### The task
Search the records below for the line containing "left knee: (584, 776)". Write out that line and every line after it exactly as written.

### Given records
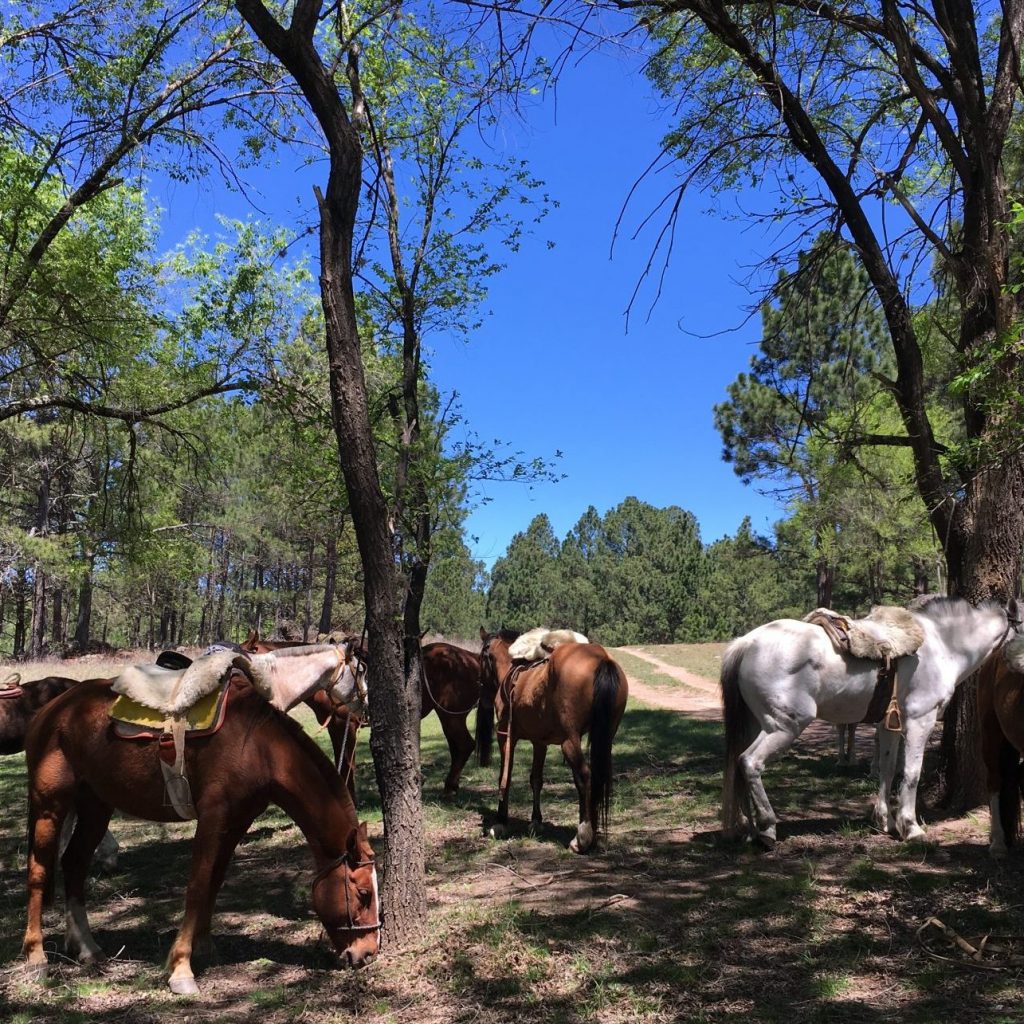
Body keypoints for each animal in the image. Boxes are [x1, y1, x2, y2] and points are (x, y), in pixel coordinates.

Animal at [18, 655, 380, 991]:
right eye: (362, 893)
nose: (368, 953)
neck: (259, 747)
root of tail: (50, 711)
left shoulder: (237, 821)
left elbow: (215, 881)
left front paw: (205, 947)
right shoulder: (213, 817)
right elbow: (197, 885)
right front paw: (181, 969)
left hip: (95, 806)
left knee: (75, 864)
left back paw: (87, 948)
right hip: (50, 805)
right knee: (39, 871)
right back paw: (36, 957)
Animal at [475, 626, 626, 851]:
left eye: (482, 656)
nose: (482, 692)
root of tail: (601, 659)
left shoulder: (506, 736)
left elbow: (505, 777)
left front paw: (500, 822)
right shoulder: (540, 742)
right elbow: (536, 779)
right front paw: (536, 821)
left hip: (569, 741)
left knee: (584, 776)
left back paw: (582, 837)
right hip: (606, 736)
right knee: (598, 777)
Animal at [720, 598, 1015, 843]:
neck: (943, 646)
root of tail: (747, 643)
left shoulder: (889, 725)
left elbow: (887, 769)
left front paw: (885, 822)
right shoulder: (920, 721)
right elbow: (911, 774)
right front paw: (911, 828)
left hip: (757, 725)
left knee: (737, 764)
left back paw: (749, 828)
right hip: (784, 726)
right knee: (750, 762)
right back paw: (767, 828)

### Task solution
left knee: (584, 776)
left back paw: (582, 837)
right hip: (606, 736)
right knee: (598, 777)
Animal at [720, 598, 1015, 843]:
neck: (943, 646)
root of tail: (747, 643)
left shoulder: (889, 725)
left elbow: (887, 769)
left front paw: (885, 822)
right shoulder: (920, 721)
right elbow: (911, 774)
right front paw: (911, 828)
left hip: (757, 725)
left knee: (737, 764)
left back paw: (749, 828)
right hip: (784, 726)
right knee: (750, 762)
right back paw: (767, 828)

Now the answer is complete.